Dean awoke with a crick in his neck, sun in his eyes and a grizzled old guy looking down at him.
“You Winchester?” the man asked and Dean sat up. He’d fallen asleep still clutching his rifle but on the hood of the Impala, resting back against the windshield. Dean was tempted to say no because the man was looking at him with one eye pulled closed by a horrendous scar that cleaved his face almost in two, but then Dean realised that the man was actually grinning.
“Yeah, Dean,” he admitted and the guy’s grin grew wider and he walloped Dean on the back, nearly pitching Dean off the Impala.
“Well goddamn son, that was a helluva good time. If I see you in Ellen’s I’ll buy you a beer,” he crowed. He shouldered his own sawn-off and slid back into the driver’s seat of a beat-up looking blue pick-up. Dean noticed Sam unfolding from the passenger side and rounding the truck, thumping the tailgate with a hand as it peeled away. Sam held up two brown bags and two Styrofoam cups with a grin.
“Breakfast in bed?” he quipped and Dean rolled his eyes.
“Everything clear?”
“Yeah, apart from a lot of damage and quite a few superficial injuries, everything’s good,” Sam nodded, handing over one of the coffees and letting Dean inspect the choice of bagels, disappointment evident on his face that the breakfast option didn’t involve something with icing.
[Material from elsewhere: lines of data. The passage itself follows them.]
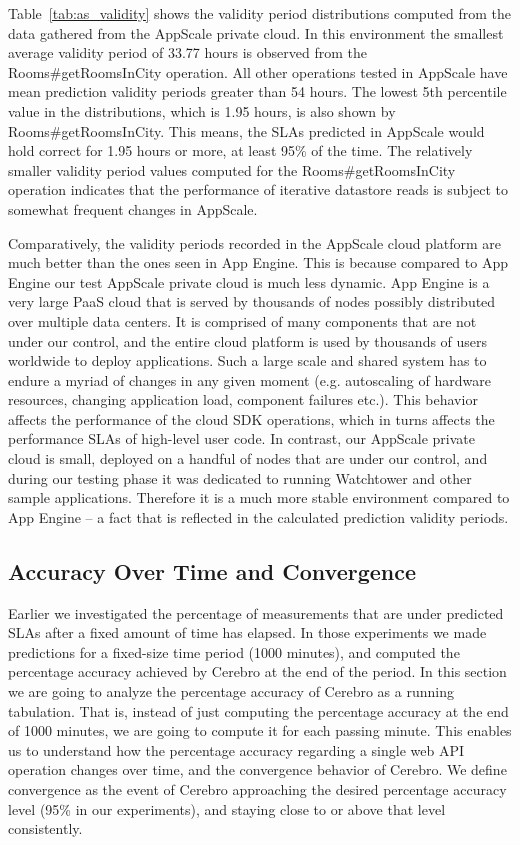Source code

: Table~\ref{tab:as_validity} shows the validity period distributions computed from the data gathered from
the AppScale private cloud. In this environment the smallest average validity period of 33.77 hours is observed from the
Rooms\#getRoomsInCity operation. All other operations tested in AppScale have mean prediction validity periods greater
than 54 hours. The lowest 5th percentile value in the distributions, which is 1.95 hours, is also shown by Rooms\#getRoomsInCity. This means, the SLAs predicted in AppScale would hold correct for 1.95 hours or more, at least 95\% of the time.
The relatively smaller validity period values computed for the
Rooms\#getRoomsInCity operation indicates that the performance of iterative datastore reads is subject to somewhat frequent changes 
in AppScale.

Comparatively, the validity periods recorded in the AppScale
cloud platform are much better than the ones seen in App Engine. This is because compared to App Engine our
test AppScale private cloud is much less dynamic. App Engine is a very large PaaS cloud that is served by thousands of
nodes possibly distributed over multiple data centers. It is comprised of many components that are not under our control,
and the entire cloud platform is used by thousands of users worldwide to deploy applications. Such a large scale and
shared system has to endure a myriad of changes in any given moment (e.g. autoscaling of hardware resources, 
changing application load, component failures etc.). This behavior affects the performance of the cloud SDK operations, which
in turns affects the performance SLAs of high-level user code. In contrast, our AppScale
private cloud is small, deployed on a handful of nodes that are under our control, and during our testing phase it was dedicated
to running Watchtower and other sample applications. Therefore it is a much more stable environment compared to 
App Engine -- a fact that is reflected in the calculated prediction validity periods.

\subsection{Accuracy Over Time and Convergence}
Earlier we investigated the percentage of measurements that are under predicted SLAs 
after a fixed amount of time has elapsed.
In those experiments we made predictions for a fixed-size time period (1000 minutes), 
and computed the percentage accuracy achieved by Cerebro at the end of the period.
In this section we are going to analyze the percentage accuracy of Cerebro as a running 
tabulation. That is, instead of just
computing the percentage accuracy at the end of 1000 minutes, we are going to compute it 
for each passing minute. This enables us to
understand how the percentage accuracy regarding a single web API operation changes over time, 
and the convergence behavior of Cerebro. We define convergence as the event of Cerebro
approaching the desired percentage accuracy level (95\% in
our experiments), and staying close to or above that level consistently.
“So how is it I didn’t know about this whole thing with the pranking demons?” Dean asked, voice muffled because he’d shoved half of his bagel into his mouth.
“To be honest I have no idea how I know. I just saw a real live Mogwi in our room and something clicked.”
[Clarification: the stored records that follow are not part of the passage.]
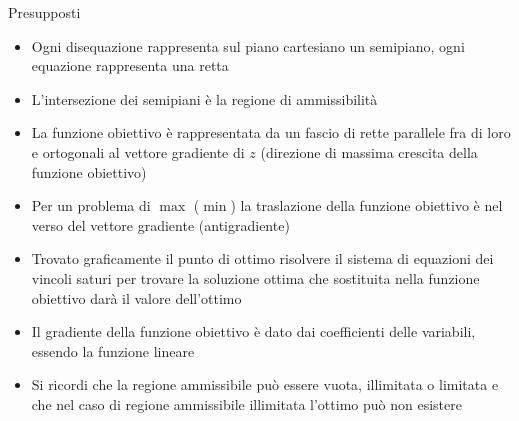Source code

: \documentclass{beamer}
\begin{document}
\begin{frame}[allowframebreaks]{Presupposti}
\begin{itemize}
\item
Ogni disequazione rappresenta sul piano cartesiano un semipiano,
ogni equazione rappresenta una retta

\item
L'intersezione dei semipiani \`e la regione di ammissibilit\`a

\item
La funzione obiettivo \`e rappresentata da un fascio di rette parallele
fra di loro e ortogonali al vettore gradiente di $z$ (direzione di massima
crescita della funzione obiettivo)

\item
Per un problema di $\max$ ($\min$) la traslazione della funzione obiettivo
\`e nel verso del vettore gradiente (antigradiente)

\item
Trovato graficamente il punto di ottimo risolvere il sistema di equazioni dei
vincoli saturi per trovare la soluzione ottima che sostituita nella funzione
obiettivo dar\`a il valore dell'ottimo

\item
Il gradiente della funzione obiettivo \`e dato dai coefficienti delle variabili,
essendo la funzione lineare

\item
Si ricordi che la regione ammissibile pu\`o essere vuota, illimitata o limitata
e che nel caso di regione ammissibile illimitata l'ottimo pu\`o non esistere
\end{itemize}
\end{frame}
\end{document}
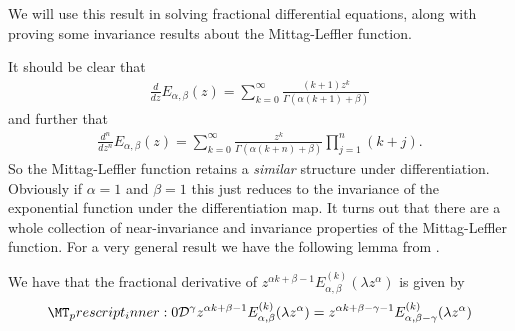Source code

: We will use this result in solving fractional differential equations, along with proving some invariance results about the Mittag-Leffler function.

It should be clear that
\begin{align}
    \frac{d}{dz}E_{\alpha, \beta}(z) = \sum_{k=0}^\infty \frac{(k+1)z^k}{\Gamma(\alpha(k+1) + \beta)}
\end{align}
and further that
\begin{align}
    \label{eq:mit_int_der}
    \frac{d^n}{dz^n} E_{\alpha, \beta}(z) = \sum_{k=0}^\infty \frac{z^k}{\Gamma(\alpha(k+n)+\beta)}\prod_{j=1}^n(k+j).
\end{align}
So the Mittag-Leffler function retains a \emph{similar} structure under differentiation. Obviously if $ \alpha = 1 $ and $ \beta = 1 $ this just reduces to the invariance of the exponential function under the differentiation map. It turns out that there are a whole collection of near-invariance and invariance properties of the Mittag-Leffler function. For a very general result we have the following lemma from \cite{Podlubny1999}.
\begin{mdframed}[innertopmargin=10pt]
\begin{lemma}
    \label{lem:rld_mittag}
    We have that the fractional derivative of $ z^{\alpha k+\beta-1}E_{\alpha,\beta}^{(k)}(\lambda z^\alpha) $ is given by 
    \begin{align}
        \prescript{}{0}{\mathcal{D}}^\gamma z^{\alpha k+\beta-1}E_{\alpha,\beta}^{(k)}(\lambda z^\alpha) = z^{\alpha k + \beta - \gamma - 1 } E_{\alpha,\beta-\gamma}^{(k)}(\lambda z^\alpha)
    \end{align}
\end{lemma}
\end{mdframed}
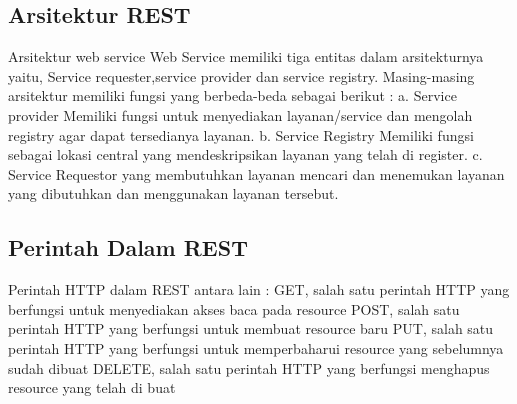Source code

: \documentclass[12pt,a4paper]{article}
\begin{document}
\subsection{Arsitektur REST}
Arsitektur web service
Web Service memiliki tiga entitas dalam arsitekturnya yaitu, Service requester,service provider dan service registry. Masing-masing arsitektur memiliki fungsi yang berbeda-beda sebagai berikut :
a.	Service provider
Memiliki fungsi untuk menyediakan layanan/service dan mengolah registry agar dapat tersedianya layanan.
b.	Service Registry 
Memiliki fungsi sebagai lokasi central yang mendeskripsikan layanan yang telah di register.
c.	Service Requestor 
yang membutuhkan layanan mencari dan menemukan layanan yang dibutuhkan dan menggunakan layanan tersebut.

\subsection{Perintah Dalam REST}
Perintah HTTP dalam REST antara lain :
GET, salah satu perintah HTTP yang berfungsi untuk menyediakan akses baca pada resource
POST, salah satu perintah HTTP yang berfungsi untuk membuat resource baru
PUT, salah satu perintah HTTP yang berfungsi untuk memperbaharui resource yang sebelumnya sudah dibuat
DELETE, salah satu perintah HTTP yang berfungsi menghapus resource yang telah di buat
\end{document}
“You think Dad mentioned it in his journal?”
“Maybe Elkins did,” Sam mused. “I’ve read that more recently and his info goes back further.”
“Maybe,” Dean nodded, who made a play for Sam’s coffee, which was scooped aside and protected, leaving his bagel unguarded which Dean snagged and Sam was pretty sure was the true target.
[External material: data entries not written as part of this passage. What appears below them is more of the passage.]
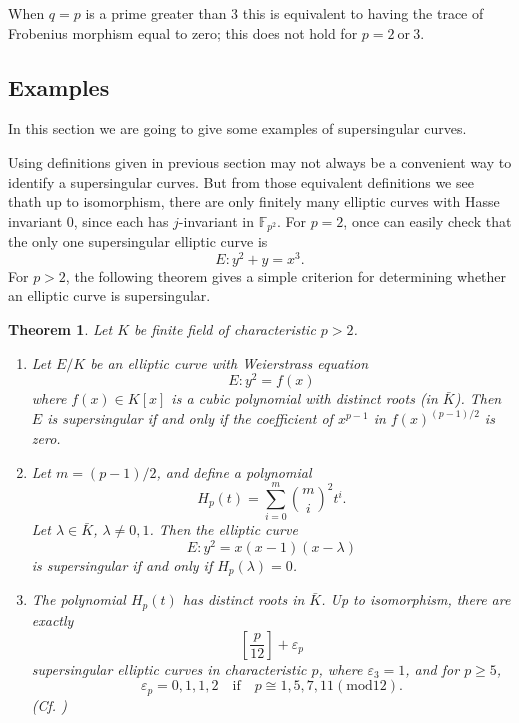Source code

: \documentclass{article}
\theoremstyle{theorem}
\newtheorem{theorem}{Theorem}
\theoremstyle{definition}
\begin{document}
When $q=p$ is a prime greater than 3 this is equivalent to having the trace of Frobenius morphism equal to zero; this does not hold for $p = 2 \ \text{or} \ 3$.

 \subsection{Examples}

In this section we are going to give some examples of supersingular curves.

Using definitions given in previous section may not always be a convenient way to identify a supersingular curves. But from those equivalent definitions we see thath up to isomorphism, there are only finitely many elliptic curves with Hasse invariant 0, since each has $j$-invariant in $\mathbb{F}_{p^2}$. For $p = 2$, once can easily check that the only one supersingular elliptic curve is 
	\[ E: y^2 + y = x^3. \]
For $p > 2$, the following theorem gives a simple criterion for determining whether an elliptic curve is supersingular.

\begin{theorem} \label{thm1}
	Let $K$ be finite field of characteristic $p > 2$.
		\begin{enumerate}[label = (\alph*)]
			\item Let $E/K$ be an elliptic curve with Weierstrass equation 
					\[ E: y^2 = f(x) \]
				where $f(x) \in K[x]$ is a cubic polynomial with distinct roots (in $\bar{K}$). Then $E$ is supersingular if and only if the coefficient of $x^{p - 1}$ in $f(x)^{(p - 1)/2}$ is zero.
			
			\item  Let $m = (p - 1)/2$, and define a polynomial
					\[H_p(t) = \sum_{i = 0}^{m} \binom{m}{i}^2t^i. \]
				Let $\lambda \in \bar{K}$, $\lambda \neq 0, 1$. Then the elliptic curve
					\[E: y^2 = x(x - 1)(x - \lambda)  \]
				is supersingular if and only if $H_p(\lambda) = 0$.
			
			\item The polynomial $H_p(t)$ has distinct roots in $\bar{K}$. Up to isomorphism, there are exactly
					\[ [\frac{p}{12}] + \varepsilon_p \]
				supersingular elliptic curves in characteristic $p$, where $\varepsilon_3 = 1$, and for $p \geq 5$,
					\[\varepsilon_p = 0, 1, 1, 2 \quad \textrm{if} \quad p \cong 1, 5, 7, 11 (\mathrm{mod}12). \]
			(Cf. \cite[V, \S4, Theorem 4.1]{Silverman})
		\end{enumerate}
\end{theorem}
\end{document}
Dean was many things, but he was good.
“So, next Halloween, we find some cabin out in the middle of nowhere, lock all the doors and windows and wait it out.” Dean noticed the way Sam’s shoulders stiffened and sighed. “I mean, I’ll come and get you wherever you happen to be at the time and we’ll… do that,” he amended.
Sam was many things and being a realist was at the top of that list.
“I’m sure whatever crappy hotel room we’re in at the time will be fine, I just won’t leave you alone,” Sam said and he could tell Dean was genuinely pleased because he was handed half of his bagel back.
“Or we could head to Bobby’s,” Dean allowed. “I’m sure he’s got all kinds of anti-prank wards up.”
“Yeah, or we could do that,” Sam agreed, letting the morning sun seep into his bones as he lay back on the Impala’s hood and finished his breakfast.